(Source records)
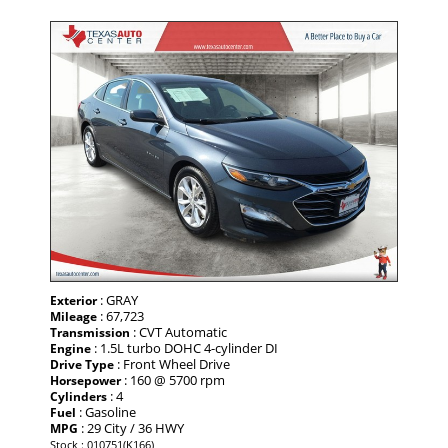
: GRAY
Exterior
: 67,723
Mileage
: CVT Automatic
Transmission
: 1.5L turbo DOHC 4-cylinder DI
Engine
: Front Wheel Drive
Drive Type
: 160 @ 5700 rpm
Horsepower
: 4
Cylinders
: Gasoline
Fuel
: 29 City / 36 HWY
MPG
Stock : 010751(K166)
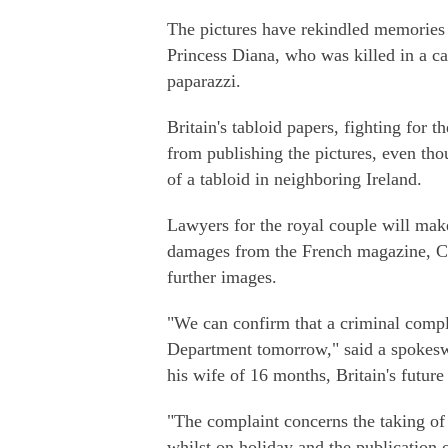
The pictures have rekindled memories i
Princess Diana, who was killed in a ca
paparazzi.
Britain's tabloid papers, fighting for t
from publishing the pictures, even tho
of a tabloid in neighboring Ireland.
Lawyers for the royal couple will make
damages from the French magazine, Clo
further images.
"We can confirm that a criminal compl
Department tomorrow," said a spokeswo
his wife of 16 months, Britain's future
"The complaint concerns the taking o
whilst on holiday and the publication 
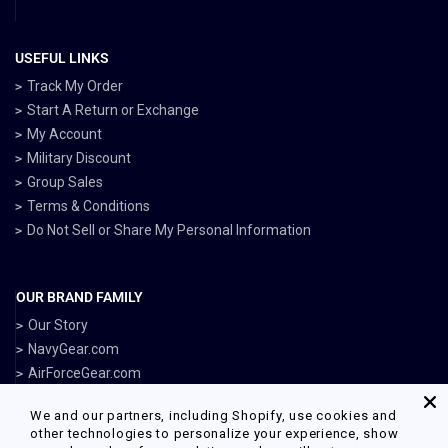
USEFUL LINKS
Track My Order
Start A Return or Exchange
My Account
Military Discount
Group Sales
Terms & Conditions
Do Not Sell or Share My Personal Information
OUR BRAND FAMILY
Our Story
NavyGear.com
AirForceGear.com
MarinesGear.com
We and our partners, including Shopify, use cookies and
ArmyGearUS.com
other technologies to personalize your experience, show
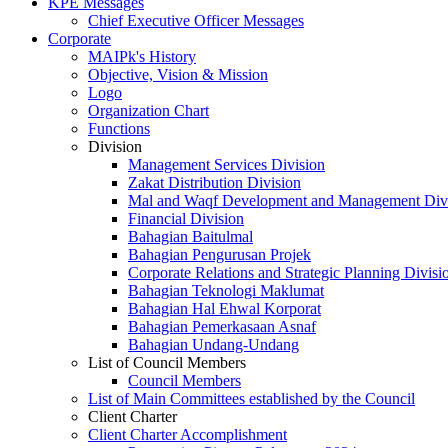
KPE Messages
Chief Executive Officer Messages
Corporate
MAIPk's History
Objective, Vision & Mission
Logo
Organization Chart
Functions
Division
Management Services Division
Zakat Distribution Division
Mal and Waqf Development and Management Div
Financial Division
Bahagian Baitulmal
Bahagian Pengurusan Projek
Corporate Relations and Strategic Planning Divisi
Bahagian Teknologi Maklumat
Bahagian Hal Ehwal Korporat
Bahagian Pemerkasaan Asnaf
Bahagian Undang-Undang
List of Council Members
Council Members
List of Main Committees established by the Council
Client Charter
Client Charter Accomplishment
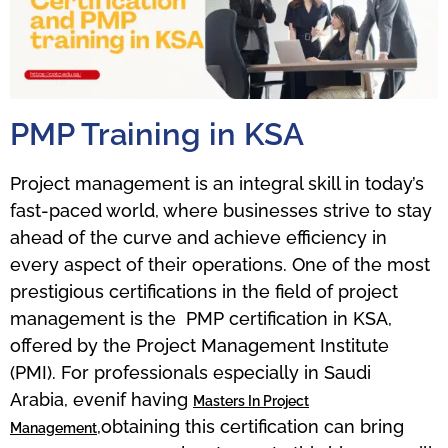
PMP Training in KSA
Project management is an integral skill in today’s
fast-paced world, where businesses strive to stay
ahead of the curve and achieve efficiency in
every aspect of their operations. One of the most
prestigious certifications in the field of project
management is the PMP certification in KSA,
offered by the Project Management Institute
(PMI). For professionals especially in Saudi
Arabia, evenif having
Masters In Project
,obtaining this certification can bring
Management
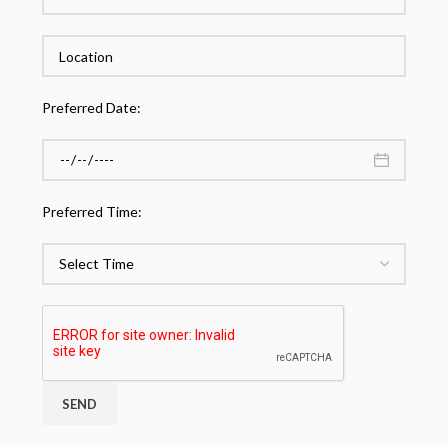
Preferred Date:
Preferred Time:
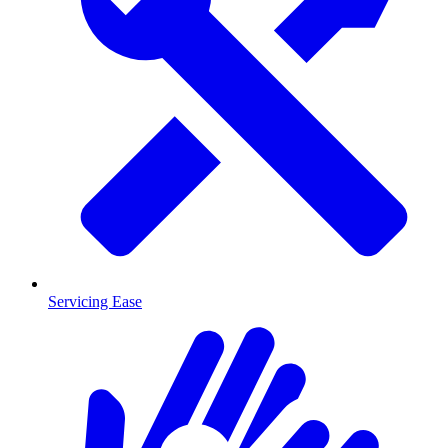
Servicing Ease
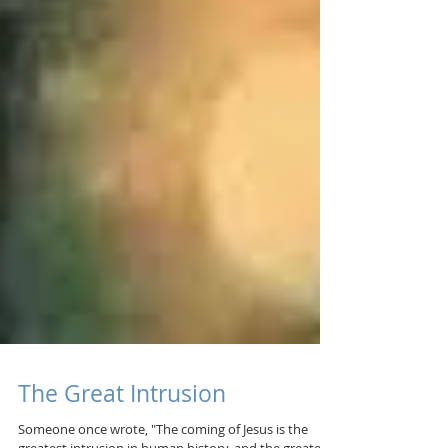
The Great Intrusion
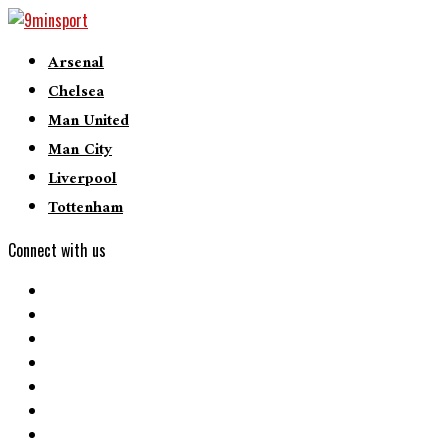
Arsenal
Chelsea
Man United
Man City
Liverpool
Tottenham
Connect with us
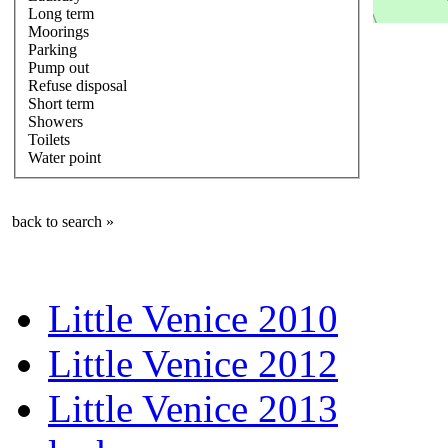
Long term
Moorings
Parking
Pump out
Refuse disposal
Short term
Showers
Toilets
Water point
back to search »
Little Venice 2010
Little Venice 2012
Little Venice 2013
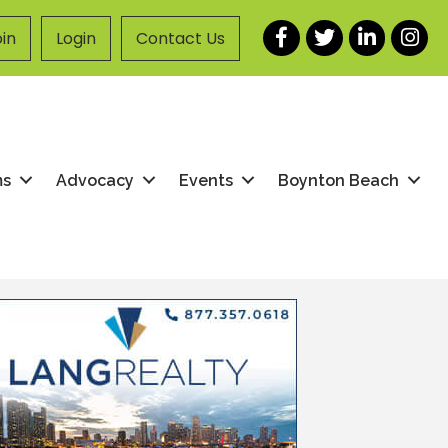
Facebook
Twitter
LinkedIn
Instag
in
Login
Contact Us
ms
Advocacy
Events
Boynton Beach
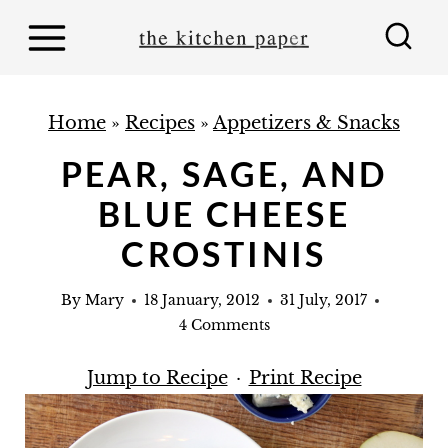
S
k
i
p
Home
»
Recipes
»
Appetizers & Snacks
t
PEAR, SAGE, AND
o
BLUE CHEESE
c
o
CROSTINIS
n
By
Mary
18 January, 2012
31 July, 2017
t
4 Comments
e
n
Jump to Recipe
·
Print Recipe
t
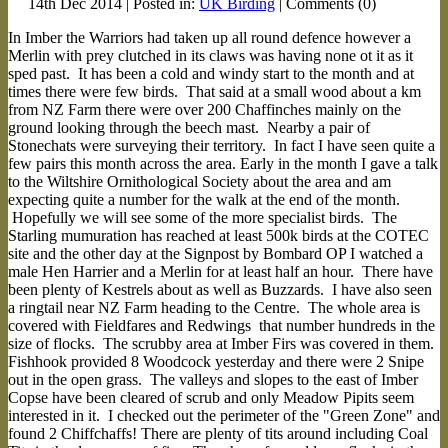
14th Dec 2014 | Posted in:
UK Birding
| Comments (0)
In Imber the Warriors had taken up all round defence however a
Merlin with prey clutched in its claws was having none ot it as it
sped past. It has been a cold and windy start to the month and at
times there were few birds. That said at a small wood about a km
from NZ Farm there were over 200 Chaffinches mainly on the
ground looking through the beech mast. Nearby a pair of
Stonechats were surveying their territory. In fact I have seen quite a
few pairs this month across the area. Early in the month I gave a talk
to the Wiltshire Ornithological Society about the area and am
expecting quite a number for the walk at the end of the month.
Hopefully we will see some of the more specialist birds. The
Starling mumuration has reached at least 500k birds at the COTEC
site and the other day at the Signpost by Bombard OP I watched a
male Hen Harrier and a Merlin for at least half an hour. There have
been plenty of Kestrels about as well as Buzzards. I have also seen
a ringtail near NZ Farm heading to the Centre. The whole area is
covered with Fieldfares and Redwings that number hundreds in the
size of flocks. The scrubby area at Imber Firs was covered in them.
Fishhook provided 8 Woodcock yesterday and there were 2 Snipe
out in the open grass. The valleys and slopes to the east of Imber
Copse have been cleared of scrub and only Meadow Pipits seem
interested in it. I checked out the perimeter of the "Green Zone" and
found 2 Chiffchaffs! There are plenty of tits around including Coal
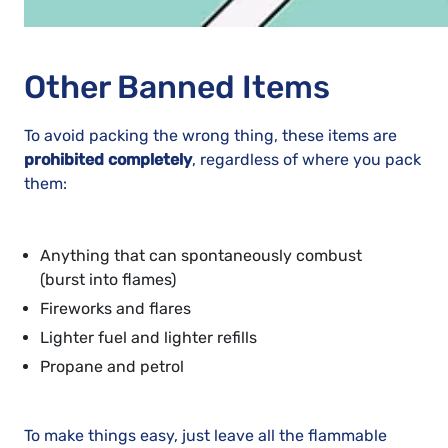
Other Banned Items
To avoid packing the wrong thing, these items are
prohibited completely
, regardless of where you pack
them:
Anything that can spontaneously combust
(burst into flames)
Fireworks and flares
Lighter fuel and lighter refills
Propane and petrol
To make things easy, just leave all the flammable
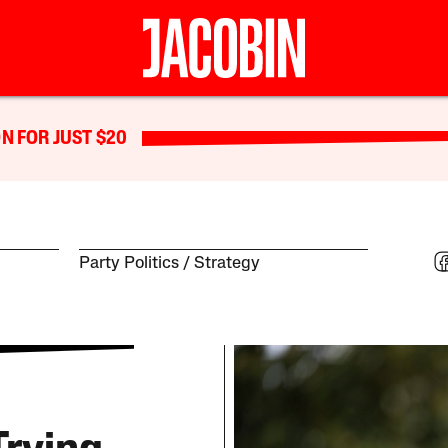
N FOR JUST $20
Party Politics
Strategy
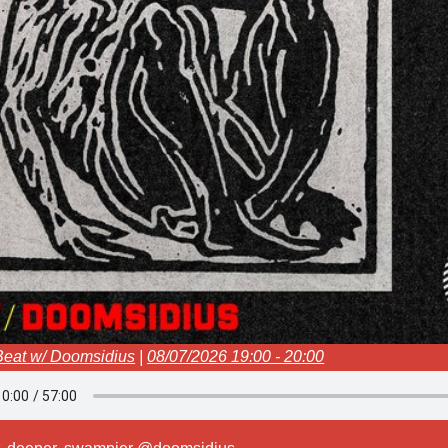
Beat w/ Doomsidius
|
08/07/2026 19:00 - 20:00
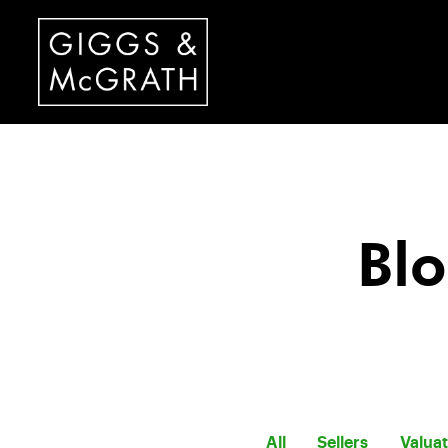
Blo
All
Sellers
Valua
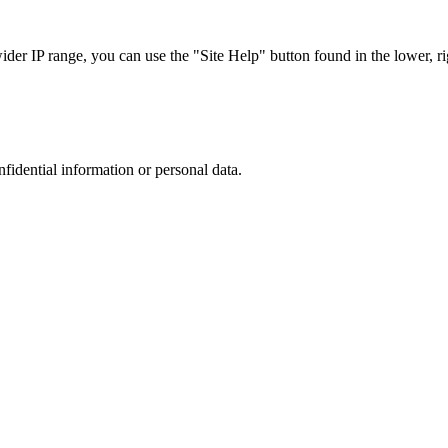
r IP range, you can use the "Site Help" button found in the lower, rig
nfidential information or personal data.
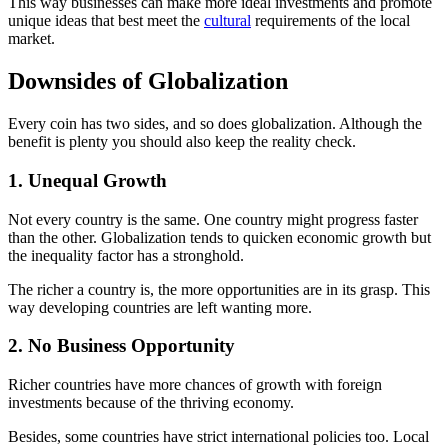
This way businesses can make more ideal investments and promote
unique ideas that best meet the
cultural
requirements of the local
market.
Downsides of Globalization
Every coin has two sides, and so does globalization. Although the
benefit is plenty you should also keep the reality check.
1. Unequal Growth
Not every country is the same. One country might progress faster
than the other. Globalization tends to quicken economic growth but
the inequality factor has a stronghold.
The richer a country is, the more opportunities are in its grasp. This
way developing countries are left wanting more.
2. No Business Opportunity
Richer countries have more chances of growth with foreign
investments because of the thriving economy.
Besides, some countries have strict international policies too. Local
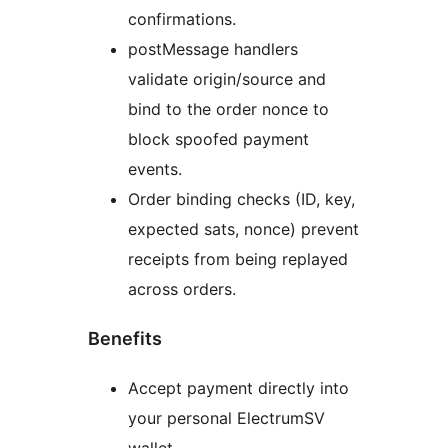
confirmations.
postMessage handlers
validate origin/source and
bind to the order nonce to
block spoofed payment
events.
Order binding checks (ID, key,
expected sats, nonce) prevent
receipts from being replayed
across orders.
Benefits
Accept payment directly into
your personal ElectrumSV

[ASSIGNMENT]:
The preceding entries should be duplicated word for word; no picture belongs in the copy.

[RESULT FOR THIS EXERCISE]:
: GRAY
Exterior
: 67,723
Mileage
: CVT Automatic
Transmission
: 1.5L turbo DOHC 4-cylinder DI
Engine
: Front Wheel Drive
Drive Type
: 160 @ 5700 rpm
Horsepower
: 4
Cylinders
: Gasoline
Fuel
: 29 City / 36 HWY
MPG
Stock : 010751(K166)
The pictures have rekindled memories i
Princess Diana, who was killed in a ca
paparazzi.
Britain's tabloid papers, fighting for t
from publishing the pictures, even tho
of a tabloid in neighboring Ireland.
Lawyers for the royal couple will make
damages from the French magazine, Clo
further images.
"We can confirm that a criminal compl
Department tomorrow," said a spokeswo
his wife of 16 months, Britain's future
"The complaint concerns the taking o
whilst on holiday and the publication 
USEFUL LINKS
Track My Order
Start A Return or Exchange
My Account
Military Discount
Group Sales
Terms & Conditions
Do Not Sell or Share My Personal Information
OUR BRAND FAMILY
Our Story
NavyGear.com
AirForceGear.com
MarinesGear.com
We and our partners, including Shopify, use cookies and
ArmyGearUS.com
other technologies to personalize your experience, show
KPE Messages
Chief Executive Officer Messages
Corporate
MAIPk's History
Objective, Vision & Mission
Logo
Organization Chart
Functions
Division
Management Services Division
Zakat Distribution Division
Mal and Waqf Development and Management Div
Financial Division
Bahagian Baitulmal
Bahagian Pengurusan Projek
Corporate Relations and Strategic Planning Divisi
Bahagian Teknologi Maklumat
Bahagian Hal Ehwal Korporat
Bahagian Pemerkasaan Asnaf
Bahagian Undang-Undang
List of Council Members
Council Members
List of Main Committees established by the Council
Client Charter
Client Charter Accomplishment
PMP Training in KSA
Project management is an integral skill in today’s
fast-paced world, where businesses strive to stay
ahead of the curve and achieve efficiency in
every aspect of their operations. One of the most
prestigious certifications in the field of project
management is the PMP certification in KSA,
offered by the Project Management Institute
(PMI). For professionals especially in Saudi
Arabia, evenif having
Masters In Project
,obtaining this certification can bring
Management
Preferred Date:
Preferred Time:
Servicing Ease
The Great Intrusion
Arsenal
Chelsea
Man United
Man City
Liverpool
Tottenham
Connect with us
Long term
Moorings
Parking
Pump out
Refuse disposal
Short term
Showers
Toilets
Water point
back to search »
Little Venice 2010
Little Venice 2012
Little Venice 2013
Facebook
Twitter
LinkedIn
Instag
in
Login
Contact Us
ms
Advocacy
Events
Boynton Beach
S
k
i
p
Home
»
Recipes
»
Appetizers & Snacks
t
PEAR, SAGE, AND
o
BLUE CHEESE
c
o
CROSTINIS
n
By
Mary
18 January, 2012
31 July, 2017
t
4 Comments
e
n
Jump to Recipe
·
Print Recipe
t
14th Dec 2014 | Posted in:
UK Birding
| Comments (0)
In Imber the Warriors had taken up all round defence however a
Merlin with prey clutched in its claws was having none ot it as it
sped past. It has been a cold and windy start to the month and at
times there were few birds. That said at a small wood about a km
from NZ Farm there were over 200 Chaffinches mainly on the
ground looking through the beech mast. Nearby a pair of
Stonechats were surveying their territory. In fact I have seen quite a
few pairs this month across the area. Early in the month I gave a talk
to the Wiltshire Ornithological Society about the area and am
expecting quite a number for the walk at the end of the month.
Hopefully we will see some of the more specialist birds. The
Starling mumuration has reached at least 500k birds at the COTEC
site and the other day at the Signpost by Bombard OP I watched a
male Hen Harrier and a Merlin for at least half an hour. There have
been plenty of Kestrels about as well as Buzzards. I have also seen
a ringtail near NZ Farm heading to the Centre. The whole area is
covered with Fieldfares and Redwings that number hundreds in the
size of flocks. The scrubby area at Imber Firs was covered in them.
Fishhook provided 8 Woodcock yesterday and there were 2 Snipe
out in the open grass. The valleys and slopes to the east of Imber
Copse have been cleared of scrub and only Meadow Pipits seem
interested in it. I checked out the perimeter of the "Green Zone" and
found 2 Chiffchaffs! There are plenty of tits around including Coal
Other Banned Items
To avoid packing the wrong thing, these items are
prohibited completely
, regardless of where you pack
them:
Anything that can spontaneously combust
(burst into flames)
Fireworks and flares
Lighter fuel and lighter refills
Propane and petrol
To make things easy, just leave all the flammable
N FOR JUST $20
Party Politics
Strategy
Beat w/ Doomsidius
|
08/07/2026 19:00 - 20:00
Blo
All
Sellers
Valua
r IP range, you can use the "Site Help" button found in the lower, rig
nfidential information or personal data.
This way businesses can make more ideal investments and promote
unique ideas that best meet the
cultural
requirements of the local
market.
Downsides of Globalization
Every coin has two sides, and so does globalization. Although the
benefit is plenty you should also keep the reality check.
1. Unequal Growth
Not every country is the same. One country might progress faster
than the other. Globalization tends to quicken economic growth but
the inequality factor has a stronghold.
The richer a country is, the more opportunities are in its grasp. This
way developing countries are left wanting more.
2. No Business Opportunity
Richer countries have more chances of growth with foreign
investments because of the thriving economy.
Besides, some countries have strict international policies too. Local
confirmations.
postMessage handlers
validate origin/source and
bind to the order nonce to
block spoofed payment
events.
Order binding checks (ID, key,
expected sats, nonce) prevent
receipts from being replayed
across orders.
Benefits
Accept payment directly into
your personal ElectrumSV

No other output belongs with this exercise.